## [ТЕКСТ ДЛЯ ЧТЕНИЯ]
На главную региона

«Надо думать на 10–20 лет вперед»

По мнению руководителя международной налоговой практики компании Ernst & Young для нефтегазового сектора АЛЕКСЕЯ КОНДРАШОВА, российская налоговая система в нефтегазовой отрасли далеко отошла от мировых налоговых тенденций, но введение с 1 октября налогового режима «60–66» открывает для отрасли новые возможности.

Алексей Кондрашов с декабря 2008 года из офиса в Москве возглавляет международную налоговую практику Ernst & Young для нефтегазового сектора. Стал первым российским налоговым консультантом, назначенным на пост глобального руководителя в консалтинговой компании, которая входит в число четырех крупнейших мировых консалтеров (так называемая «большая четверка»). Является налоговым консультантом Министерства энергетики Российской Федерации по вопросам реформирования системы налогообложения нефти.

— На основании вашего мониторинга налоговых систем мира можно ли составить «налоговую карту мира»: сюда инвестировать хорошо в нефтегазовую отрасль, а туда — не очень?

— Мы не ставим перед собой задачу сравнения налоговых режимов. Нам важнее отследить и описать тенденции развития налогообложения нефти и газа в каждой стране, чтобы дать нашим клиентам точное понимание трендов в разных государствах. Инвестиционные решения не принимаются только потому, что в стране низкие налоги. Важнее экономика конкретного проекта в конкретной стране: его местоположение, глубина залегания запасов, объемы добычи за определенный период, уровень капитальных и операционных затрат, геологические и технологические риски — вот факторы, которые прежде всего влияют на принятие инвестиционного решения.

Затем мы смотрим, какое влияние на экономику проекта оказывают налоги: каков их общий уровень, на какой фазе инвестпроекта происходит максимальное налогообложение, насколько обеспечена налоговая стабильность. Именно поэтому во многих странах к налогообложению разных проектов подходят дифференцированно. Прежде всего разделяют наземные и морские, особенно глубоководные, проекты: последние обычно облагаются по иному, более щадящему режиму.

Так происходит практически во всех странах, где есть и наземная, и офшорная добыча: от США до Нигерии. Страны с давней историей освоения нефтяных провинций разделяют месторождения на старые и новые, так как обычно сначала разрабатывают более качественные запасы, а только потом переходят к более труднодоступным или трудноизвлекаемым, налоговые режимы подстраиваются под такую разницу. История налогообложения британского сектора Северного моря — пример такого подхода.

Другой пример — дифференцированные ставки роялти в Канаде и стимулы для разработки нефтяных песков. Многие страны фиксируют налоговые режимы для определенных раундов выдачи лицензий, подстраивая режим под экономику конкретных блоков месторождений. Колумбия, например, добилась первого места по росту своей нефтедобычи за счет такого подхода. Это притом, что месторождения там маржинальные, а риски неналогового характера существенные.

## [ЗАДАНИЕ]
Продолжите интервью о налогах в нефтегазовой отрасли, начав сразу после его последнего предложения.

## [ИСХОДНЫЕ ДАННЫЕ]
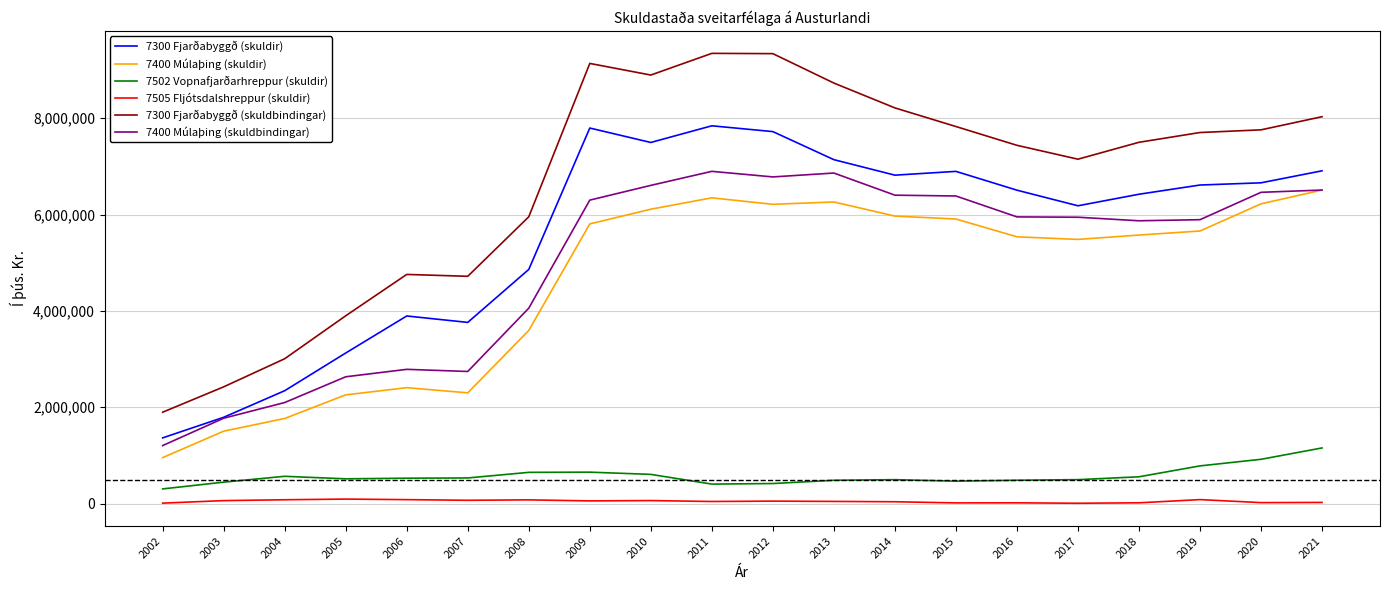

Is the value of 7502 Vopnafjarðarhreppur (skuldir) at 2004 greater than the value of 7400 Múlaþing (skuldir) at 2005?

No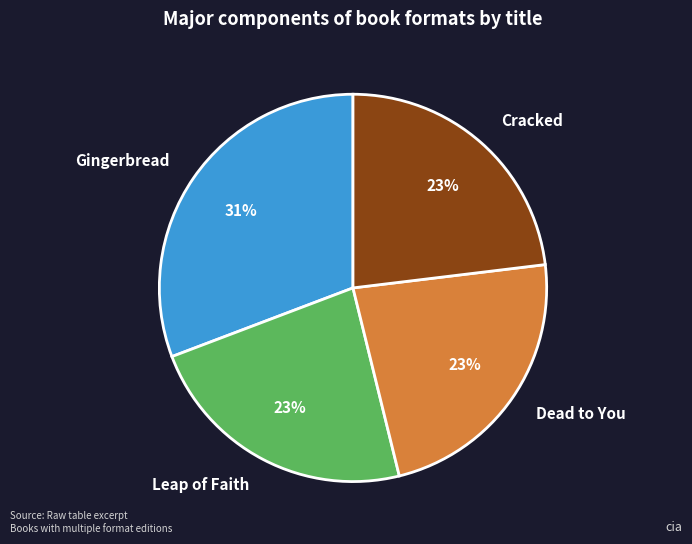

Is it true that Dead to You is 9% of the pie?

False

## [ИТОГОВЫЙ ОТВЕТ]
Ну и СРП, конечно, все еще очень популярен в мире. Причем как у стран, давно использующих этот подход,— Азербайджан и страны АСЕАН, так и у новых игроков на рынке нефтедобычи — Гренландия и новые африканские добывающие государства. Сочла необходимым иметь его в своем арсенале и Бразилия — для разработки глубоководных подсолевых запасов. А ведь есть еще и ближневосточные сервисные контракты. Так что «налоговая карта мира» — очень пестрая и цвета на ней изменяются не только от страны к стране, но и внутри добывающих государств.

В последнее время мы видим рост налогов на отрасль в Великобритании, Австралии, Китае, Колумбии, не утихают разговоры об отмене существенных льгот на бурение в США.

— Какова тенденция в условиях роста нефтяных цен, налоговое бремя на нефтегазовую отрасль также усиливается?

— Государства стремятся получить свою долю нефтяного пирога. Они видят в нефтяной отрасли простой и надежный источник бюджетных поступлений. Кроме того, повышение налогов на нефть — более популярная у избирателя мера, чем, скажем, повышение подоходного налога, налогов на имущество или налогов на потребление.

— Основные элементы налогового бремени в мире?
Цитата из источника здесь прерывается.